医療費通知とは、「医療費のお知らせ」とか書かれている健康保険組合から
送られてくるものです。

確定申告時期に無料相談会場に従事していると
領収書の代わりに「医療費のお知らせ」という
かかった医療機関と支払額(自己負担と保険負担)が一覧になっているものを
持ってこられている方が何人かいらっしゃいました。
今までは
「これは領収書ではないので 使えないんですよ」といって
お返ししていたのですが
今度からは これが使えるようになります。

いらないと思って「医療費のお知らせは捨ててしまった」

今までは使えなかった「医療費のお知らせ」や、
「医療費通知書兼現金給付決定通知書」など、
確定申告では使わないしと捨ててしまった方もいらっしゃるかもしれません。

慌てなくても大丈夫です。

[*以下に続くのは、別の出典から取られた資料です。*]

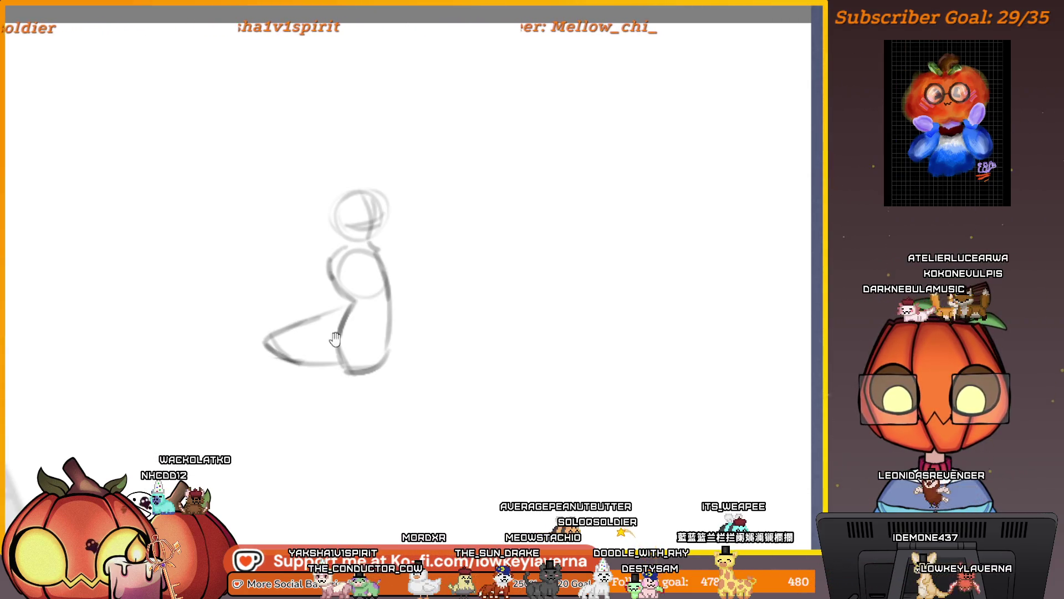
drag(393, 329, 677, 322)
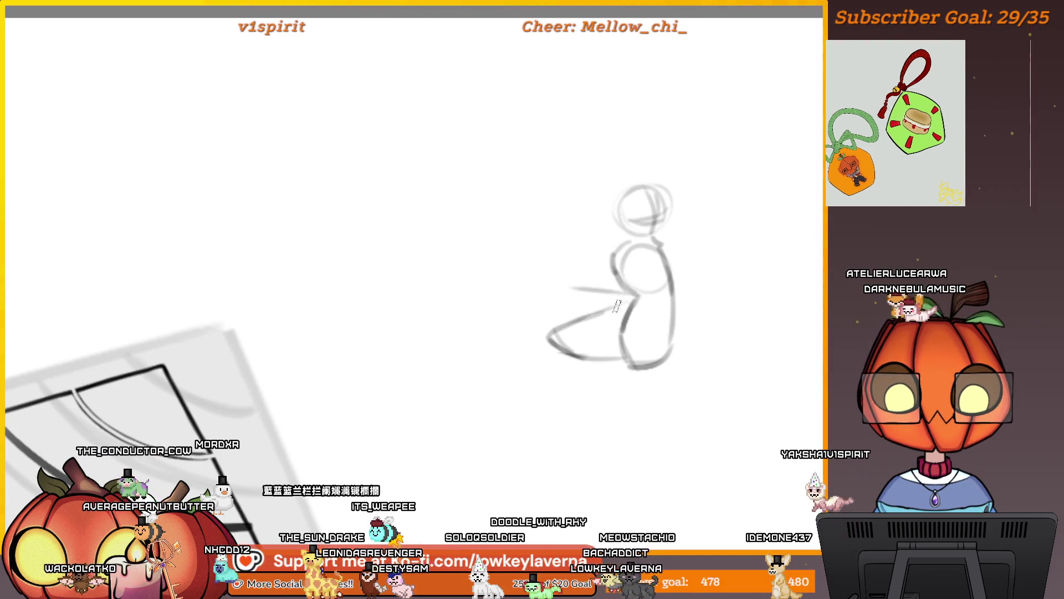
drag(632, 296, 635, 303)
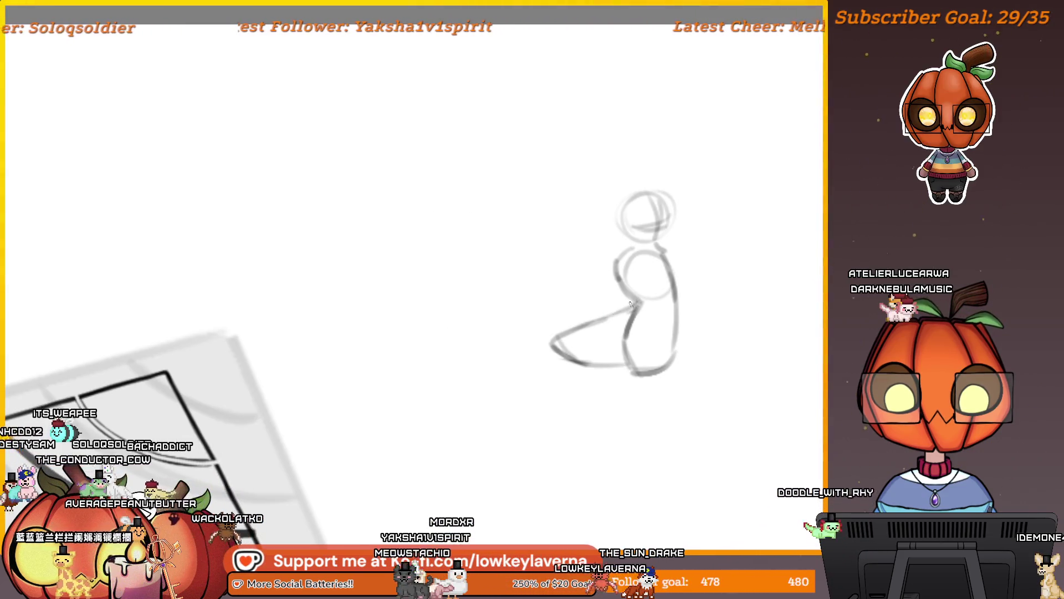
mouse_move(618, 310)
mouse_down()
mouse_move(641, 293)
mouse_move(34, 332)
mouse_up()
Step: Undo the stray stroke and draw curved cape lines trailing from the figure, dropping the extra one
drag(208, 341, 678, 351)
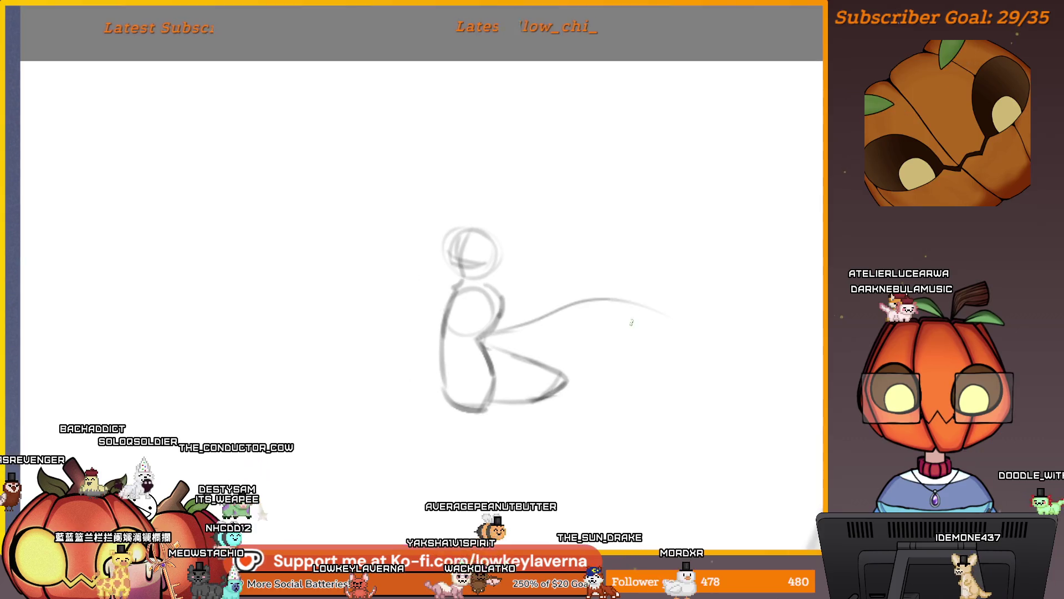
key(ctrl+z)
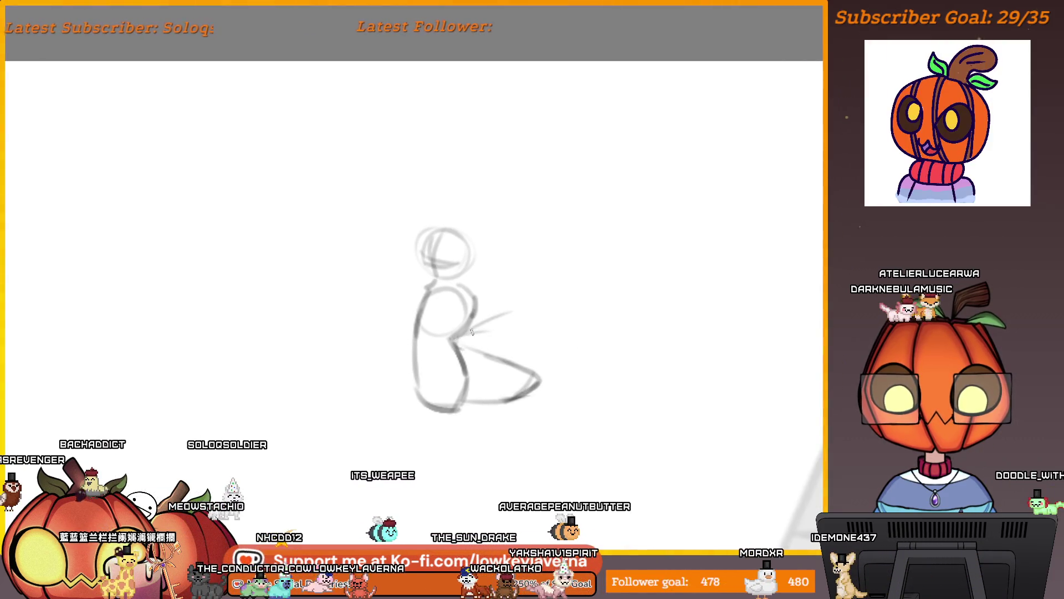
drag(537, 321, 517, 312)
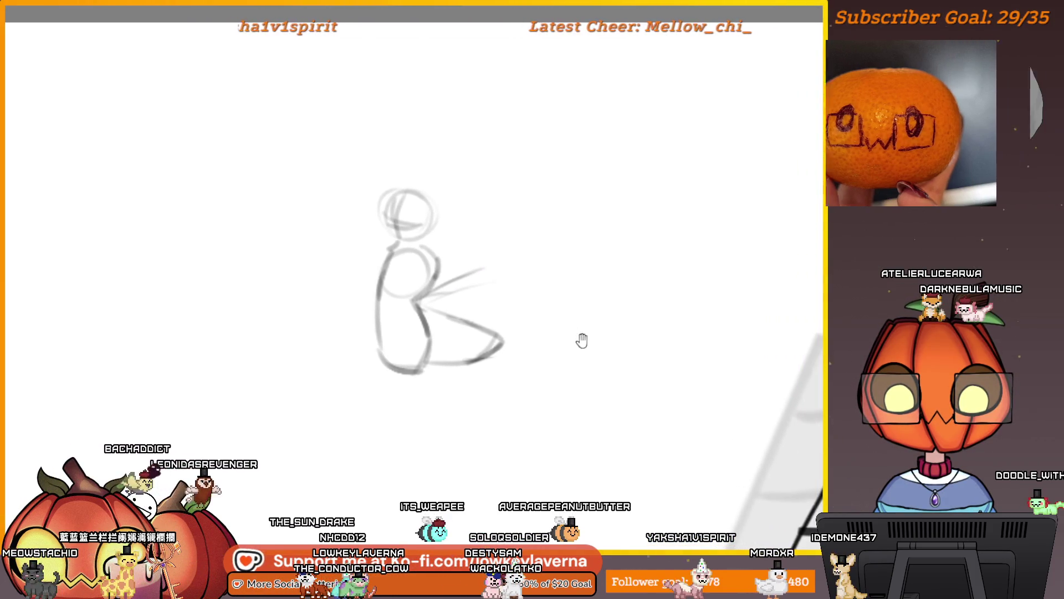
drag(550, 335, 562, 345)
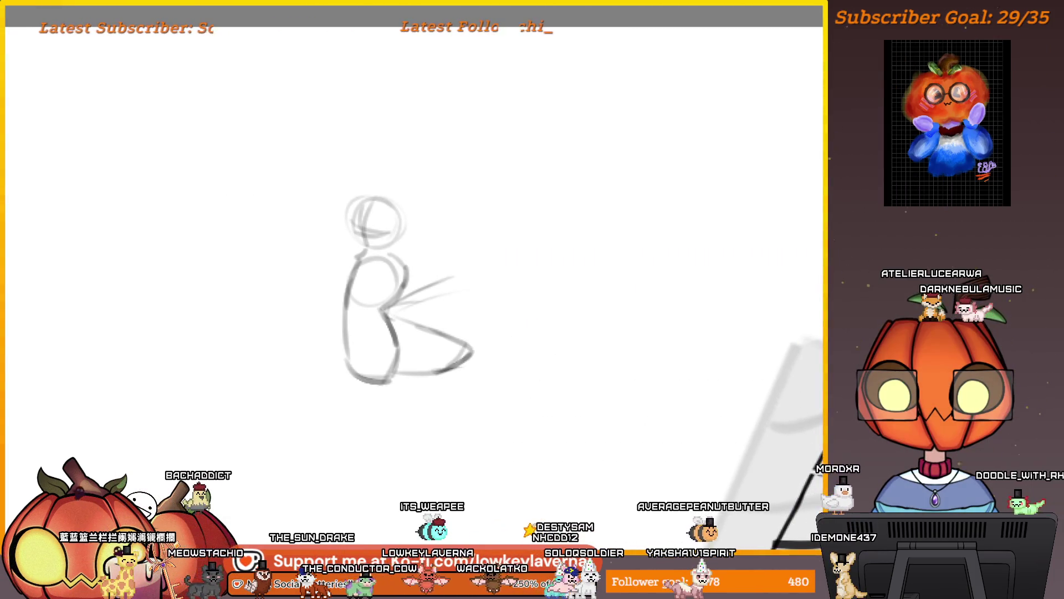
mouse_move(397, 378)
mouse_down()
mouse_move(533, 370)
mouse_move(611, 327)
mouse_up()
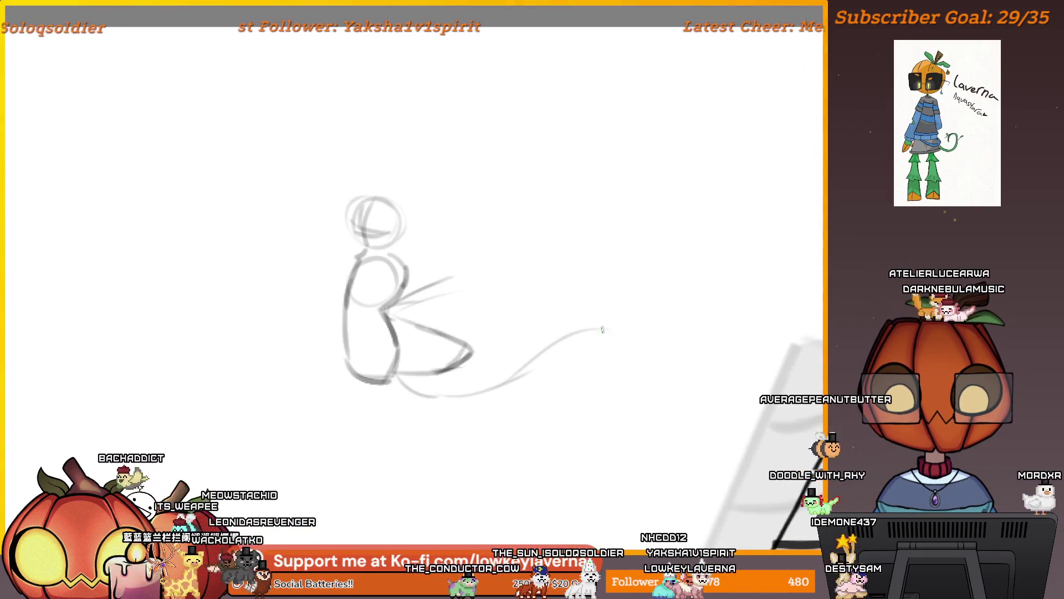
drag(555, 285, 614, 330)
key(ctrl+z)
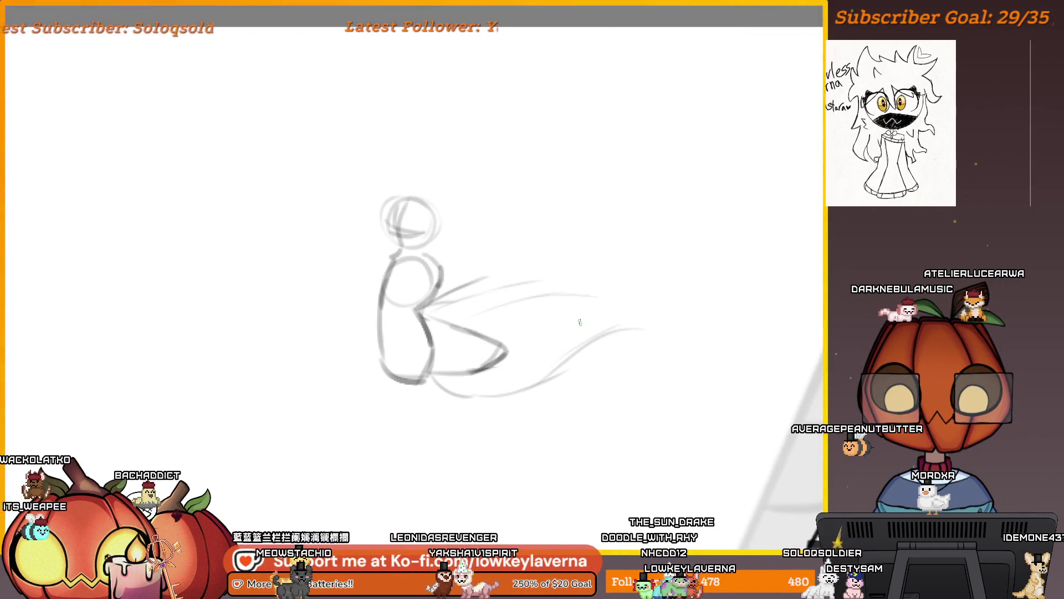
Step: Mirror the canvas horizontally and shift the view over the flipped sketch
key(m)
drag(540, 322, 541, 333)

平成31年分まで(平成32年3月15日申告期限)は
従来通り、領収書の添付または提示で医療費控除を受けることができます。
これからはちゃんと残しておくようにしてください。

じゃぁ領収書は捨てていいのかな?

確定申告の際に添付したりしなくてよくなった医療費の領収書。
これはもう捨てちゃってもいいのでしょうか?
捨ててはだめです。

確定申告期限等から5年間、税務署長から求められた場合には
提示または提出が必要ですので
自宅で確定申告書の控えと共に 残しておくようにしてください。

結局、なにが楽になった?

今までは領収書を各医療機関ごとにわけて
集計をしなければいけませんでしたが
明細に合計額がでてくるので集計する手間がはぶけます。

注意すべき点

ただ、やはり医療費の領収書保存は必要だと思います。
健康保険組合などの医療保険者が組合員に発行する医療費通知には
健康保険で受けた診療分しか記載されていないはずです。
(今後変わるのかもですが)

医療通知(医療費のお知らせなど)だけを医療費控除の対象と
していると
医療費通知に記載されないけど
医療費に該当する自費診療などが抜け落ちてしまいます。

また交通費なども領収書の枚数で計算できるところがありましたが
それもしにくくなります。

なのでしばらくは医療費の領収書をメインに
医療通知と突き合わせるということがいいと思います。

 

 

結局、今回の改正は
税務署にとって一番メリットがあります。
・提出された医療費の合計があっているか、領収書を集計しなくてよくなる。

・大量の医療費の領収書を預からなくてすむ
(納税者の自宅に保管されるため)

税務署の事務軽減のために行われた改正だと思っています。